100 ans
avant, 100 ans après
"Le monde était si récent que beaucoup de choses
n'avaient pas encore de nom et pour les mentionner, il fallait les montrer du
doigt."
Gabriel
García Márquez
Cent ans de solitude
Cent ans de solitude
Nous sommes dans l’obligation d’admettre qu’il
est désormais trop tard pour sauvegarder maintes choses. Nous avons perdu cette
grande occasion... Savoir vivre et produire ensemble fut disparu avec les
premiers migrants. Ceux qui sont partis en premier ont aussi emmené leur
conscience avec eux. Pourtant, il fallait dès le départe mesurer l’importance
de la situation.
100 ans plus tard, les “guerres de mémoire”
sont désormais sujettes à toute sorte de manipulation. Mais également, la
mémoire est une des conditions sine qua non de notre retour à nos innocences.
Ignorée par ceux qui n’ont que les trophées de guerre comme actualité, seule
preuve des conquêtes morales. Beaucoup plus que des pierres, des murs, des
terres. C’est toujours une possible méthode de thérapie et de négociation : la
mémoire.
Partageant une même géographie, les Arméniens et les
Turcs étaient deux cultures anciennes qui produisirent et évoluèrent pendant
plus de mille ans dans un contexte d’échange continuel. La solitude centenaire
de ces deux cultures aboutit non seulement à une isolation démographique mais
aussi à une catastrophe culturelle innommable, irréparable. Ceux qui furent
condamnés aux cent ans de solitude n’eurent pas de deuxième chance sur la Terre.

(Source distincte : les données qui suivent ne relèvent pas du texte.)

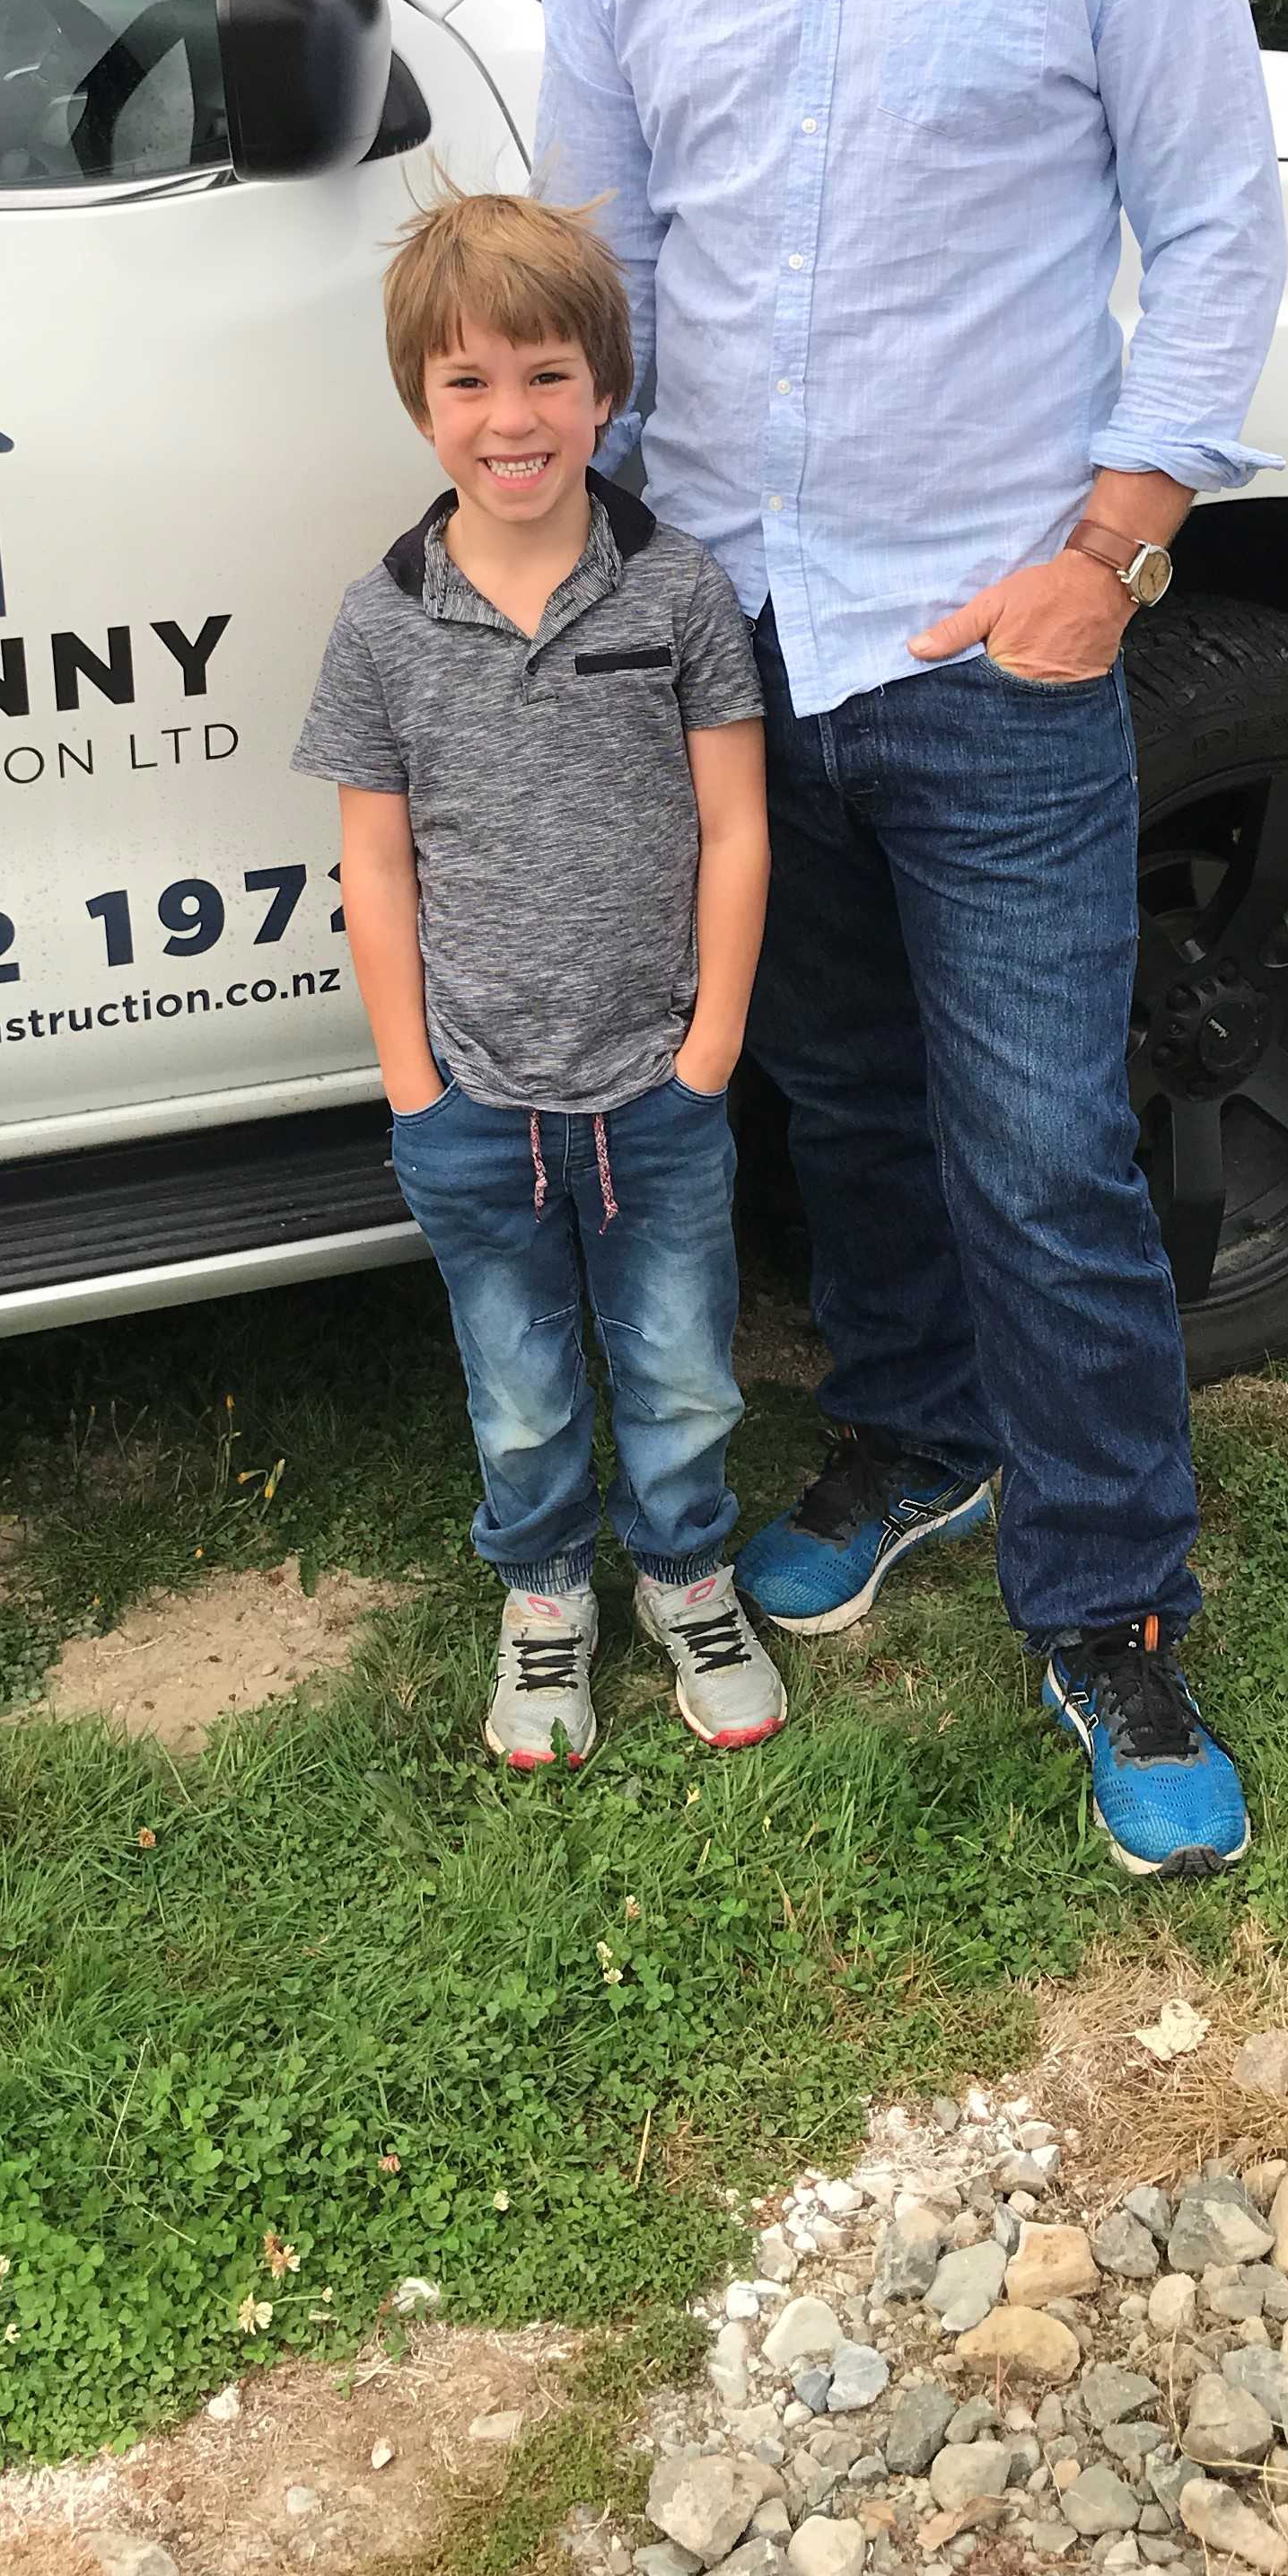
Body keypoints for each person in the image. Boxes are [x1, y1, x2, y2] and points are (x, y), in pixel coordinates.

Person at [534, 0, 1287, 1875]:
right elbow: (596, 272)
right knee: (838, 1098)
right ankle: (920, 1441)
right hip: (738, 631)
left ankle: (1114, 1597)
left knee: (1048, 1145)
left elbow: (1213, 231)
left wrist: (1116, 545)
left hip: (994, 628)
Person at [292, 187, 784, 1769]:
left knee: (684, 1370)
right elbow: (376, 865)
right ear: (421, 401)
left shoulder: (680, 590)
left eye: (547, 376)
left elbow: (735, 829)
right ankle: (547, 1600)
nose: (512, 420)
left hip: (657, 1088)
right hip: (474, 1097)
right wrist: (412, 1085)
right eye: (469, 383)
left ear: (606, 388)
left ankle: (688, 1576)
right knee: (517, 1385)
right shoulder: (381, 624)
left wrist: (709, 1056)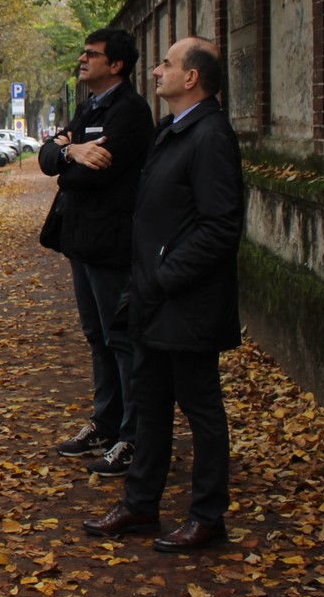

Tels les membres perdus d’une famille éparpillée, les
Arméniens, et les Turcs se cherchèrent pendant tout le siècle dernier en
utilisant des itinéraires différents, et à chaque occasion ils parlèrent les
uns des autres.
Si j’avais vécu il y a 100 ans, j’aurais
probablement eu le même propos qu’aujourd’hui et que j’aurais porté l’affaire
au delà d’un règlement de compte politique. Mais alors qu’est-ce qui fait que,
juste 100 ans plus tard, je garde toujours le même propos?
Un siècle perdu.
Le génocide arménien; beaucoup plus qu’un mot, qu’un
calendrier, qu’une politique, qu’une négociation, qu’une terminologie, qu’une
stratégie, que des dommages et intérêts, il s’agit d’un traumatisme irréparable
de deux vieux peuples appartenant à une même civilisation. La question est
aussi psychologique que politique. Une thérapie sur ce “syndrome centenaire de
manque” est alors une nécessité. Tous les Arméniens et les Turcs ayant la
conscience du sujet ont le sentiment d’avoir cent ans aujourd’hui.
C’est pour cette raison que, dans le cadre de
l’exposition “100 ans avant 10 ans après” je ne m’intéresse ni à ce qui se
passa il y a cent ans ni à ce qui se passera dans cent ans, mais au combat
créateur que les générations vivant dans ce paradoxe mènent contre le temps.
Avec les histoires de ceux qui se vouent au siècle perdu, avec nos histoires.